While his production talents have long been evident, Graduation sees West displaying his street-smart lyrical dexterity in spades, effortlessly combining pop-culture references with more astute insights, mostly into the life of a millionaire celebrity, admittedly. There’s the usual array of chest-beating bravado, where our boy professes to being the best lover/rapper/human being on earth, but it’s served up with enough wry humour and irony that you can get past the narcissism.

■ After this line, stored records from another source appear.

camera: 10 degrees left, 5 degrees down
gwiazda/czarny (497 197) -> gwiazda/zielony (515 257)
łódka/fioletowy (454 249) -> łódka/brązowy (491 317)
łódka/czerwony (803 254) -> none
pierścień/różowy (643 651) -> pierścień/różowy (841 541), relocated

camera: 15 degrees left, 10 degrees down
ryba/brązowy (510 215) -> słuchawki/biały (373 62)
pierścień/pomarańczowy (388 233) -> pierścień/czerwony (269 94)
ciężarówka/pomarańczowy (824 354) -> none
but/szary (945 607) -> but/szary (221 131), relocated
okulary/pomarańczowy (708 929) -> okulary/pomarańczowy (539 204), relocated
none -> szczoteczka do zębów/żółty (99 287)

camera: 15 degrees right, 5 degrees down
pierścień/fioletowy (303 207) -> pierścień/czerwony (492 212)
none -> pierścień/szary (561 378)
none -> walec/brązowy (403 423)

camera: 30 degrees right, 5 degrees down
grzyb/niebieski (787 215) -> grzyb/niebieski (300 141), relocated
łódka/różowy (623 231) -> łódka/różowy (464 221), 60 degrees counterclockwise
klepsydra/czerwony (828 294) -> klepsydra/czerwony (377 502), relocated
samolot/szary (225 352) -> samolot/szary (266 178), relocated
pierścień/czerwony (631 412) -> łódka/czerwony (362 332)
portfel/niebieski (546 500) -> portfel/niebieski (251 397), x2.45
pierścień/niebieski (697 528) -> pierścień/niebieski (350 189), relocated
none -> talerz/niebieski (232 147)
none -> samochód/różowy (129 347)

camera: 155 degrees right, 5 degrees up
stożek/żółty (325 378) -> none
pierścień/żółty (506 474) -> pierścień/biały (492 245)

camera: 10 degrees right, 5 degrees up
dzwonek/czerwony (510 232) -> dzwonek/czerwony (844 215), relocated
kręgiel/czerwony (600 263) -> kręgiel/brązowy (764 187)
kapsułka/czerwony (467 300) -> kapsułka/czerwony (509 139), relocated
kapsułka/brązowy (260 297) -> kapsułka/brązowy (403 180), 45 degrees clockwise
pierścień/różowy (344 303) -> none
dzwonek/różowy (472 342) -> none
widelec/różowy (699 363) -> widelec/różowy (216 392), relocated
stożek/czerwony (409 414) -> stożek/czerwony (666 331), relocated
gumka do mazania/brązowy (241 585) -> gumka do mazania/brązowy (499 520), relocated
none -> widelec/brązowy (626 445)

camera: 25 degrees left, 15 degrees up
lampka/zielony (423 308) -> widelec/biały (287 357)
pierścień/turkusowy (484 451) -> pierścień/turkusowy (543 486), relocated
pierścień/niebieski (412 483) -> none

Doubtless, you’ve heard the single ‘Stronger’, which borrows liberally from Daft Punk’s ‘Harder, Better, Faster, Stronger’, turning the French duo’s electopop single into a ferociously affirming hip-hop masterclass. What’s astounding is that ‘Stronger’ is far from the best track here. Indeed, the only dud is the forgettable and puerile ‘Drunk And Hot Girls’.
The opening ‘Good Morning’ is glorious: dark, neurotic beats may form the backdrop, but the deliciously cheesy sampling lifts the song firmly into the pop spectrum. The confessional gospel-tinged ‘Everything I Am’ is another highlight, with Kanye waxing philosphically on 2007-era Chicago, referencing everything from the MTV Awards to gang murders, displaying a fine line in self-deprecating humour into the bargain.
The rest of the album varies from full-on soul-r’n’b (‘I Wonder’) to shimmering summertime pop (‘Good Life’, ‘The Glory’). Then there’s the danker, sleazier scuzz-hop of ‘Barry Bonds’, the austere majesty of ‘Big Brother’ and the highly ambitious ‘Homecoming’, which bizarrely features Coldplay’s Chris Martin on co-vocal duty, a more unlikely collaboration you couldn’t have imagined.
It’s this kind of fearlessness that makes Graduation so astounding. There are enough magical musical diversions to warrant an entire tome of references, as West crosses genres with wilful and speedy abandon, taking the listener on an epic quest where the journey is just as enjoyable and unpredictable as the destination.